Archeologist Works to Save Sites from California Wildfires
Meet Fran McCormick. He’s a fire archeologist who works to preserve specific sites from wildfires in California.
“You can’t do archeology without getting sweaty and dirty and beat up,” he shares. “I love the fact that it takes work.”
Video Transcript
Fran McCormick: I was born in February on the Canadian border in New York in the dark and in the snow. It is now August in the Mojave Desert. It’s very far from where I’m from, but so are most places that I’m going to end up going, eventually.
Fran is a fire archeologist in Joshua Tree National Park.
Fran: Studying anthropology made sense to me, with the motivation of trying to understand and eventually try to resolve conflicts in the world. And then I found that archeology had this wonderful satisfaction with both the physical and the intellectual. You can’t do archeology without getting sweaty, and dirty, and beat up. I love the fact that it takes work.

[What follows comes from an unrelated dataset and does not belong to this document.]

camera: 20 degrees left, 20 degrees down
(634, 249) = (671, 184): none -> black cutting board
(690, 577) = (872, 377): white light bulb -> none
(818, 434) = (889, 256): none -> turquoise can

As a fire archeologist, Fran works to protect sites from wildfires. The work takes him to the front lines of fire danger.

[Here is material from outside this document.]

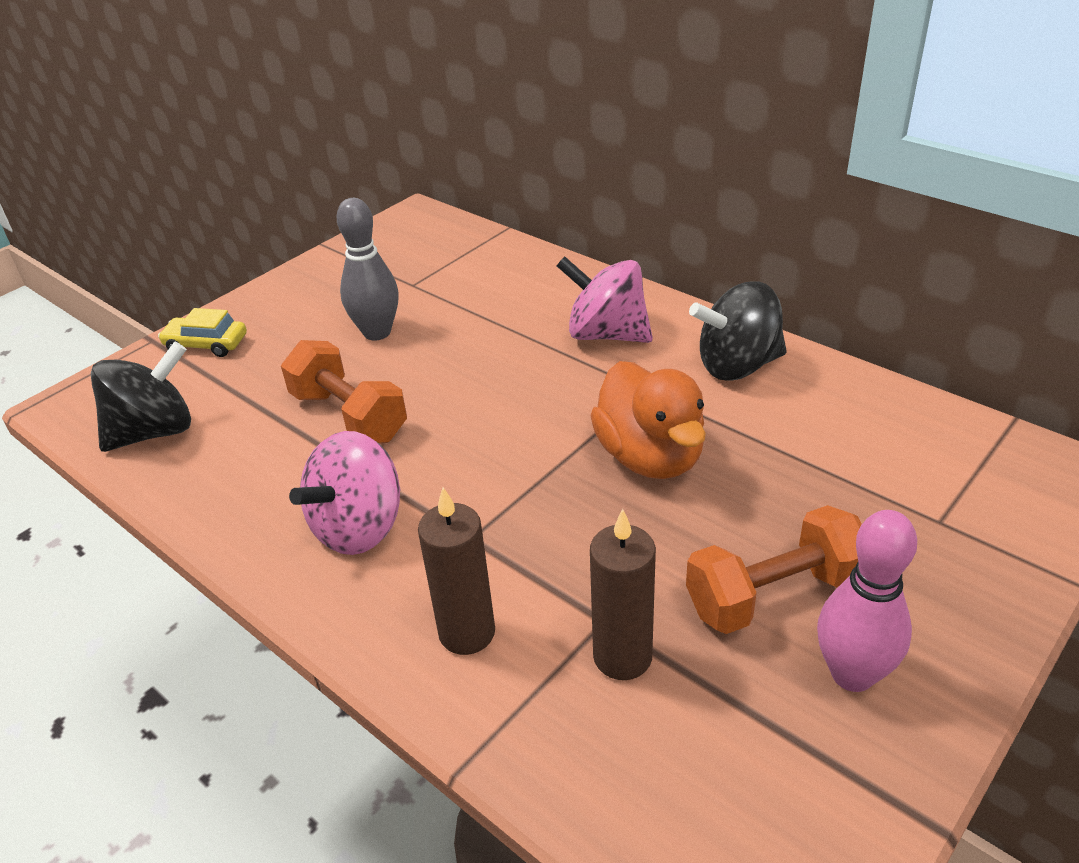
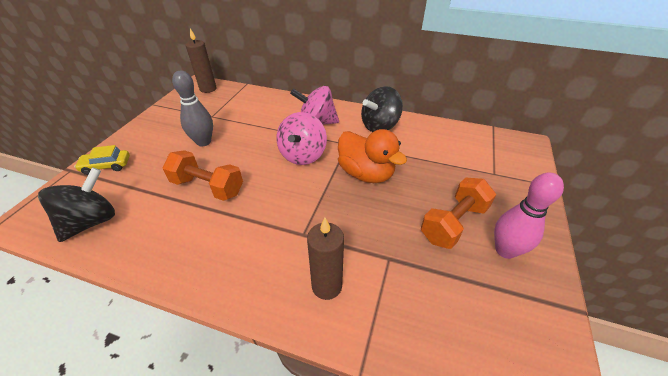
camera: 25 degrees left, 5 degrees up
(359, 527) = (241, 245): pink spinning top -> pink spinning top (303, 155)
(622, 657) = (407, 274): brown candle -> brown candle (208, 89)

Fran: And then eventually I also found fire archeology. Last season I first did some work on wildfires in northern California, where my job was essentially identifying and figuring out how to best prevent damage to archeological sites that otherwise would have just been plowed through, or burned, or damaged. And that kind of vital use of archeology I found to be really satisfying.

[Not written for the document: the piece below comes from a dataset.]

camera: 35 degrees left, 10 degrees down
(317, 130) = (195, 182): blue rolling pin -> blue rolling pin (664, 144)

Being on the fire where four people died, and one of them being a Hotshot captain in Sequoia Kings Canyon National Parks, I was taken by the unpredictability of nature in life. That could have happened to any of us. It sounds cliché, but truly, you have to learn how to appreciate how fragile and temporary it is.
Fran, laughing, to a dog: Hi Clyde. Hey.
Living in the desert, Fran has taken to trail marathons.
Fran: You have to constantly be thinking about the rocks, the roots, the water, all of the slips, and like all of the possible ways you could crash and burn at any second. I think that completely reflects all the same reasons why I like archeology. It’s that intense physical exertion, but also the mental engagement that it requires at the same time. And I love that.